At any stage in a company’s life, financial risks are present within and without. As risks change from time to time, it is important to address them as soon as you can. Remember that a risk left unforeseen and unaddressed can have immeasurable impact in your business.
Since not all risks can be eliminated completely, the best route to take is financial risk assessment and financial risk management. To help you get started, here are some things worth knowing on how to conduct financial risk assessment and financial risk management:
The Importance of Identifying Risks
Every kind of risk will have a specific impact in your finances. In order to make the preparations, you need to know the risks that you are dealing with. Doing so will help you measure how these specific risk will affect your business and what you need to do in order to address them. While there are many types of risks, they can easily be classified between internal risks and external risks.
Types of risks
While there are many types of risks, they can easily be classified between internal risks and external risks.

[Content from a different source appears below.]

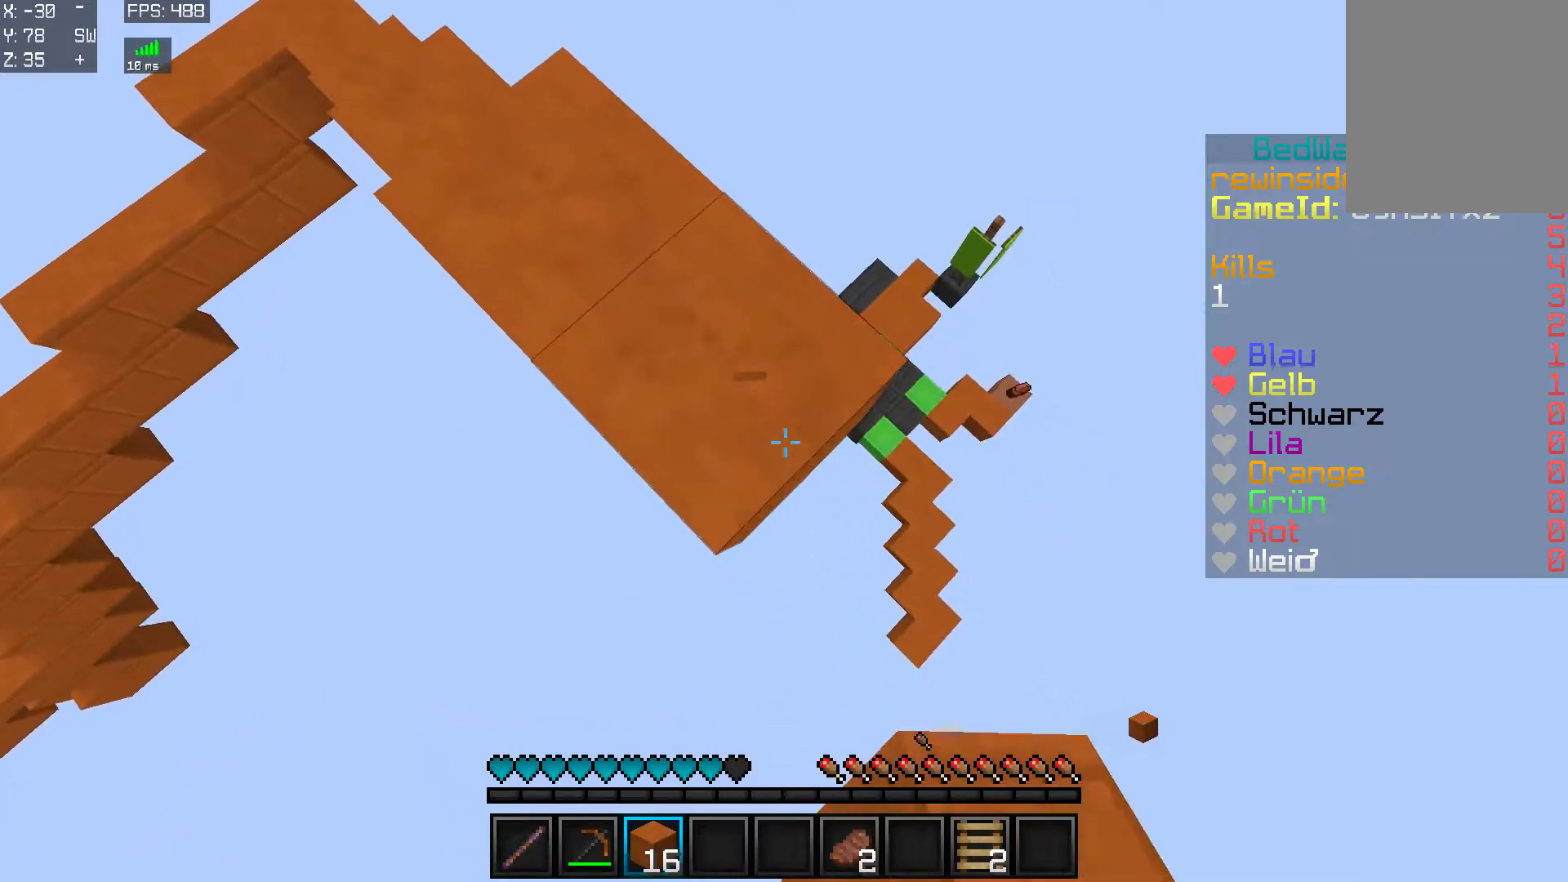
{"keys": ["d", "s"], "mouse": [], "events": [[167, "mouse_right", "down"], [217, "mouse_right", "up"], [284, "mouse_right", "down"], [367, "mouse_right", "up"]]}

- Internal risks - risks brought by factors within your business. Some of these include human risks (resignations or departure of employees), equipment and technology risks (old equipment, damage of equipment), and cash flow risks.
- External risks - risks caused by people, organizations, or events outside your company. Changes in government regulations, market fluctuations, and natural disasters all fall under this category.
Risk assessment or identification
While having risk assessment tools at your disposal is one of the best ways to go, starting out with a SWOT analysis can also help you identify present risks on your company. Exploring the strengths, weaknesses, opportunities, and threats that surround your company will help you discover unknown risks.
Cash flow projections, on the other hand, helps you give a glimpse of your current financial standing and the problems that may lie ahead.
Risk management are the plans, tools, and/or techniques that you are going to use to minimize the impact of risks in your business. If you still have no risk management plans in place, here are some examples that are worth looking at:
Business Continuity Plan
A business continuity plan (BCP) is a type of corporate risk management technique that typically address risks that involve your office location and equipment, or are usually activated in the event of calamities that prevent your employees from coming into the office. The BCP should present both short-term and long-term methods on how your business will continue to function should the risks mentioned previously arise.
Among the things that your BCP should include are the clear duties of your staff, their work locations and contact details under the BCP, contact information of your vendors and utilities, and an employee notification tree/path that shall be followed should the BCP be activated.
Market and Competitor Analysis
While customers and competitors can be volatile and hard to control, conducting market analysis and competitor analysis will give you a better view of your position in the market and the relevance of your products or services. This may not minimize the risk altogether as the market change, but gives you a better idea of what you should be doing.
Consulting with Experts
Another sure fire way to boost your financial risk management plans is to consult with finance and accounting experts. Their years of expertise backed by skills in data collection and analysis enables them to spot risks even in the smallest corners of your finances. Additionally, they provide you a new set of eyes from a different perspective that can reveal the blind spots of your initial financial risk analysis.
These are just some things that you need to know to better appreciate financial risk analysis and financial risk management. Remember that these should not be done thru intuition alone, but should be done systematically with the help of your data.